If there’s one industry where security is an absolute priority, it’s the financial sector. Even back in the pre-digital days, banks had to take security extremely seriously. They’ve always been tempting targets for criminals trying to steal the piles of cash housed in their branches. A successful robbery could net thieves hundreds of thousand of dollars, millions even.
The attraction of taking money from banks hasn’t disappeared with the move to computers and digital banking. If anything, they have become even more appealing targets because the rewards are potentially even higher – especially when money can be transferred in the blink of an eye.
As a consequence, their security and compliance requirements have always been very stringent.
In many ways, banks have provided a security template for modern businesses that are shifting to a model that allows the flow of data outside the corporate network to employees working remotely, to the cloud and to customers.
Banks and financial service organisations have typically had a large number of dispersed workplaces and remote workers. Think of all those local branches dotted across the towns and villages of every country. They’ve also handled and transported large volumes of confidential and sensitive data online to and from businesses and to customers.
Branch security – physical and digital – is of paramount importance to banks, credit unions and other financial services companies. Connectivity between the workplace and the corporate network needs to be secure.
Nevertheless, there are still a few lessons that can be learned about data security from a number of failures in the financial sector:
A data breach at Equifax, one of the largest credit reporting agencies in the US, exposed sensitive information on 143 million consumers. The data included names, social security numbers, birth dates, addresses and even driver’s licence numbers. The hackers also stole more than 200,000 credit card numbers.
The cause of the breach was a failure by Equifax to apply a key security patch for a third-party software exploit to its servers.
In 2019, 106 million Capital One Capital Card customer applications and active accounts were hacked. The hacker accessed social security numbers and 80,000 linked bank accounts in the United States. One million Canadian social insurance numbers were also leaked.
The breach was caused by an employee gaining access to the company’s servers via a misconfigured web application firewall. Had the firewall been configured correctly, the breach would never have happened.
Roughly 885 million documents from insurance giant First American Financial were exposed on publicly accessible web pages for years. They included bank account numbers, bank statements, mortgage records, tax documents, wire transfer receipts, social security numbers and photos of driver's licences.
The company was the victim of an insecure direct object reference (IDOR), which occurs when a hacker guesses the pattern an application uses to refer to its stored data.
More recently, in January 2021, controversial social media platform Parler fell victim to the same vulnerability when 99% of its public contents were archived by a hacker.
IDOR is an access control vulnerability – because it’s a design flaw, the best way to investigate is through code reviews and testing.
The personal data of up to 9.7 million Canadians was exposed in a breach at the Desjardins Credit Union in 2019.
The cause of the breach was a malicious employee transferring sensitive personal information collected by Desjardins from customers who had purchased or received products offered directly or indirectly by the organisation.
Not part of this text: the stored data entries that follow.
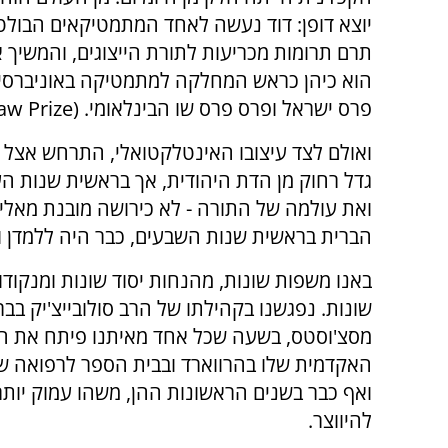
יוצא דופן: דוד נעשה לאחד המתמטיקאים הבולטי
תרם תרומות מכריעות לתורת הייצוגים, והמשיך 
הוא כיהן כראש המחלקה למתמטיקה באוניברסיט
פרס ישראל ופרס פרס שו הבינלאומי. (Shaw Prize)
ואולם לצד עיצובו האינטלקטואלי, התרחש אצל ד
גדל רחוק מן הדת היהודית, אך בראשית שנות הע
ואת עולמה של התורה - לא כירושה מובנת מאל
הברית בראשית שנות השבעים, כבר היה ללמדן ולת
באנו משפות שונות, מהנחות יסוד שונות ומנקודו
שונות. נפגשנו בקהילתו של הרב סולובייצ'יק בברו
מסצ'וסטס, בשעה שכל אחד מאיתנו פיתח את ה
האקדמית שלו בהרווארד ובבית הספר לרפואה של
ואף כבר בשנים הראשונות ההן, משהו עמוק יות
להיווצר.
The information was originally stored in two data warehouses to which the malicious employee had limited access, but employees would regularly copy that information onto a shared drive in the course of fulfilling their duties. As a result, employees who didn’t have the required clearance to access some of the confidential data were able to do so.
Desjardin was unaware of the breach for over two years, until it was notified by the police.
The Office of the Privacy Commissioner of Canada (OPC) found Desjardins had not properly implemented policies and procedures for managing personal information. This meant access controls and data segregation of databases and directories were inadequate protection. The credit union also fell down on employee training and awareness, considering the sensitive nature of the personal information it dealt with.